** TASK DETAILS **
Using the blog post on the ten most popular History Today articles, explain why the breastfeeding and telescope articles became so widely read. Answer in one to three sentences.

Friday 24 July 2009

Ten Most Popular History Today Articles

by Derry Nairn

Lists being such a ubiquitous format on the web, it seems rather odd that we haven't thought of doing this before on the History Today blogs. Now the time has come. Spurred on by a suggestion from a friend at Wonders & Marvels, we have collected together the top ten most popular articles of all time on our main website.

The resultant list has some big-name entries - a Hitler, a Stalin and a King Tut for good measure - so far, so predictable. But it throws up a couple of surprises too, not least of which is at the top, Paul Doolan's history of breastfeeding. It's also difficult to see how so many of our top authors failed to pass muster, or indeed how a rather dour piece on pension reform squeezed into our all-time favourites.

So what does this tell us about our readers' habits? First and foremost, it shows they have short memories. Our archive holds over 8,000 articles from the 1980s and 1990s, and yet only one - a 1981 profile of Fidel Castro - has made the grade. The rest of the top ten all stem from the 21st century.

It also goes to show what a little viral marketing can achieve. Both the breastfeeding and telescope articles benefitted from a core group of interested and committed readers: nursing mothers in the first instance; Catalans in the second. The web team, having posted each piece to a few bulletin boards, lay back in our history hammocks with a pina colada or three, and allowed others to do the hard work. The pieces were passed on, amongst and beyond the borders of their online communities.

Finally, and most importantly, the list also has something to say about how history writing is digested in this brave new, digital world. Namely, big topics still 'rule OK'. Alongside our Hitler, Stalin, Tutankhamun and Hadrian articles, our Military History and Second World War focus pages are amongst the most popular on the homepage. A recipe, therefore, for gaining attention amongst the throng could be as simple as 'say something original on a popular subject.'


1Nursing Times

Whether or not mothers should nurse their own children has been a subject of debate from Ancient Egypt, Greece and Rome through all of modern European history to the present day. In late 2008, Paul Doolan reviewed the arguments that have been presented over the centuries and the way in which fashions have changed.

** DATA SECTION **
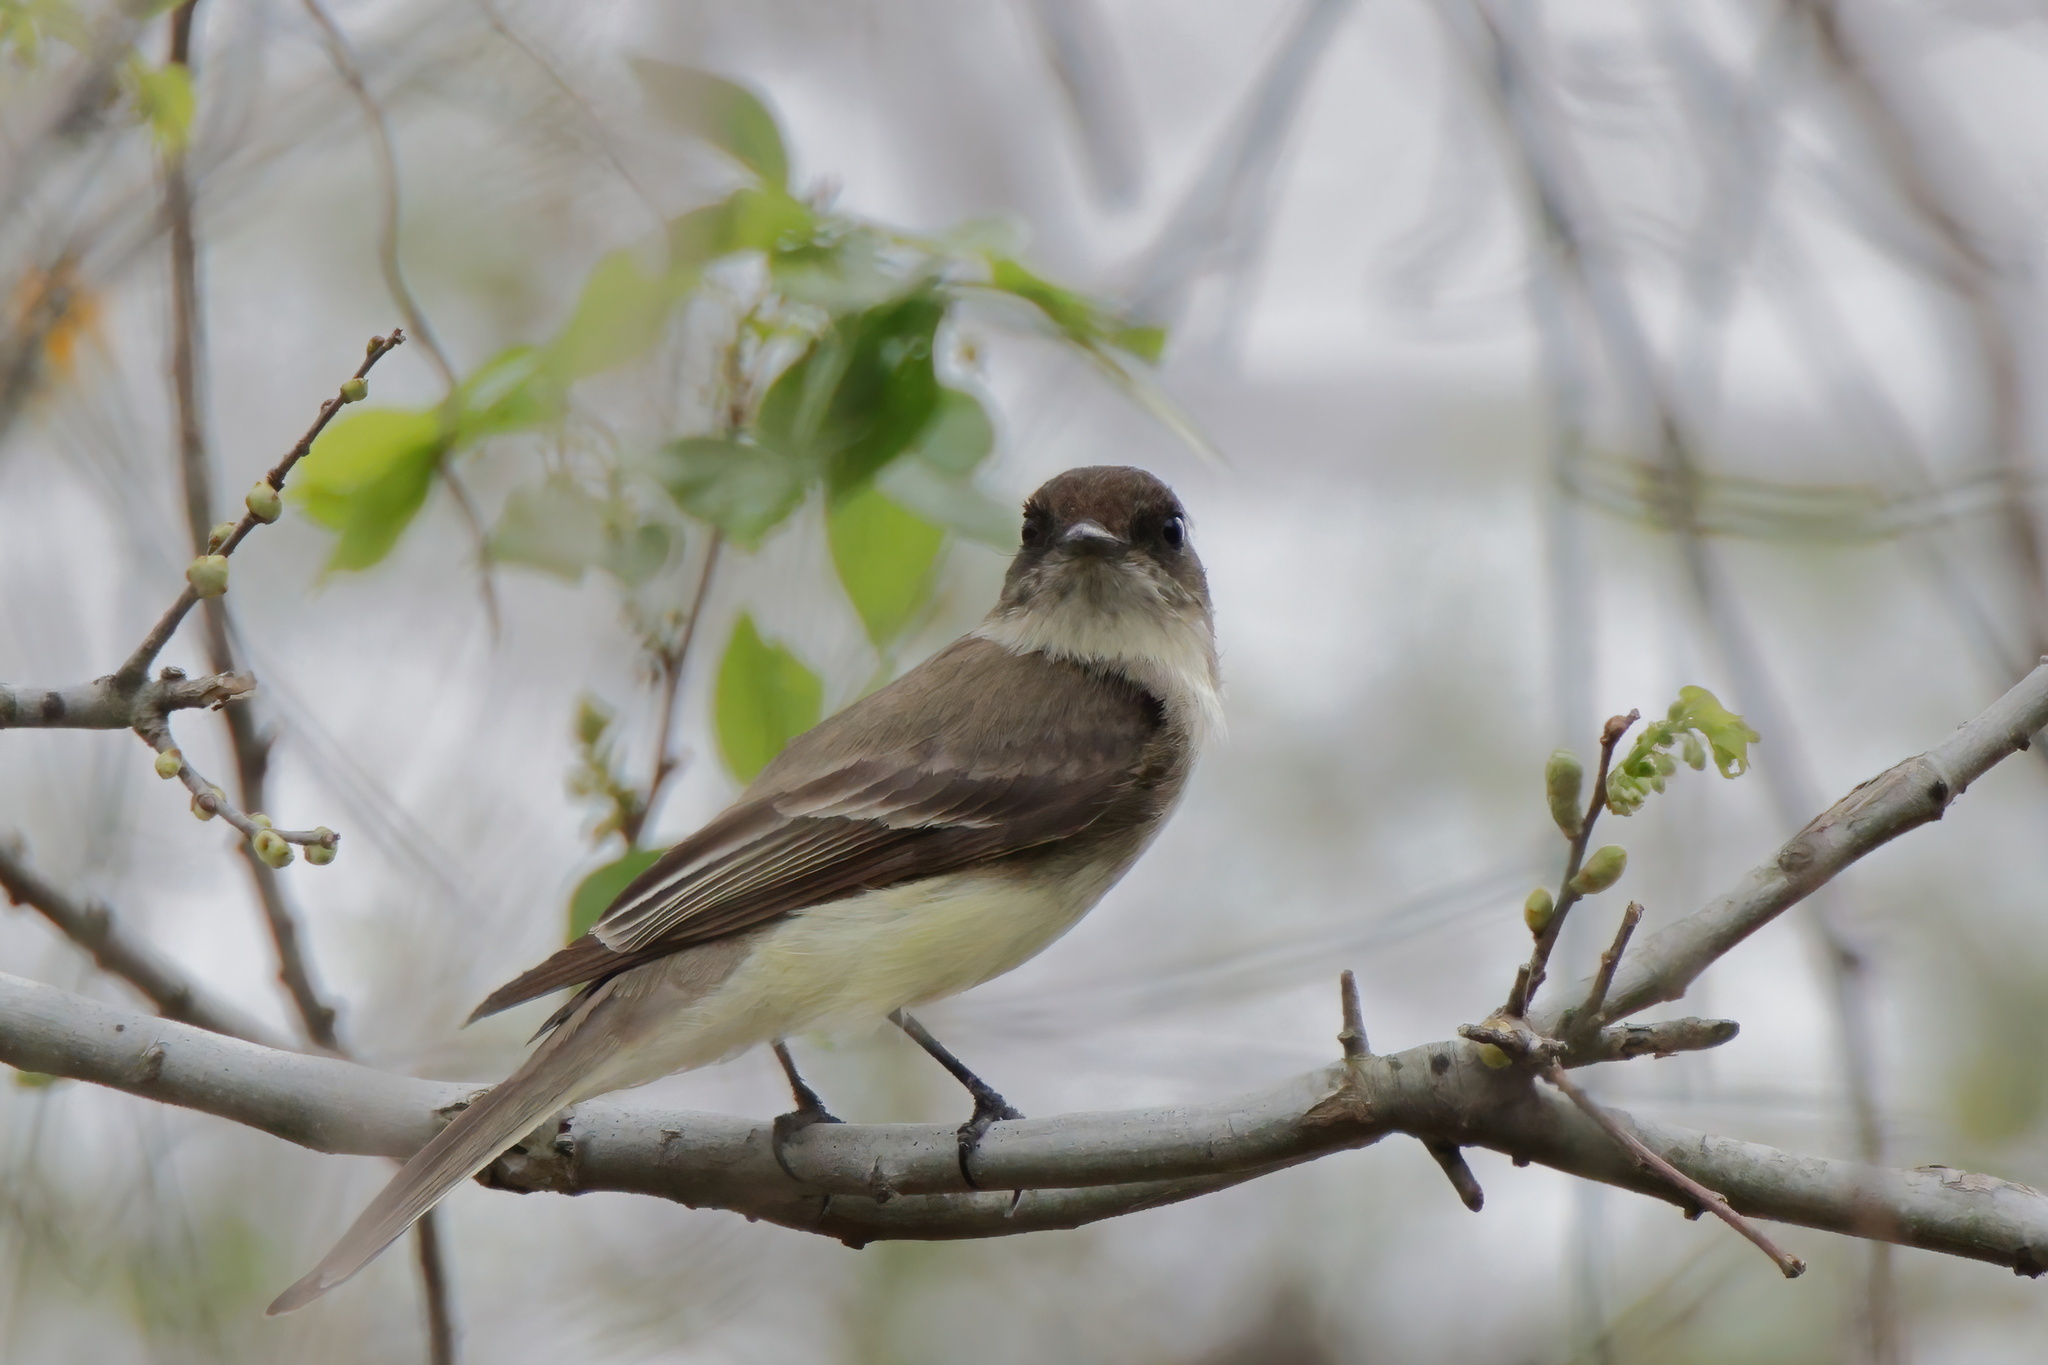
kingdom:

** SOLUTION FOR THIS EXERCISE **
Both articles had a core group of interested and committed readers: nursing mothers for the breastfeeding piece and Catalans for the telescope piece. After the web team posted each article to a few bulletin boards, those readers passed it on within and beyond their online communities, which the post credits to viral marketing.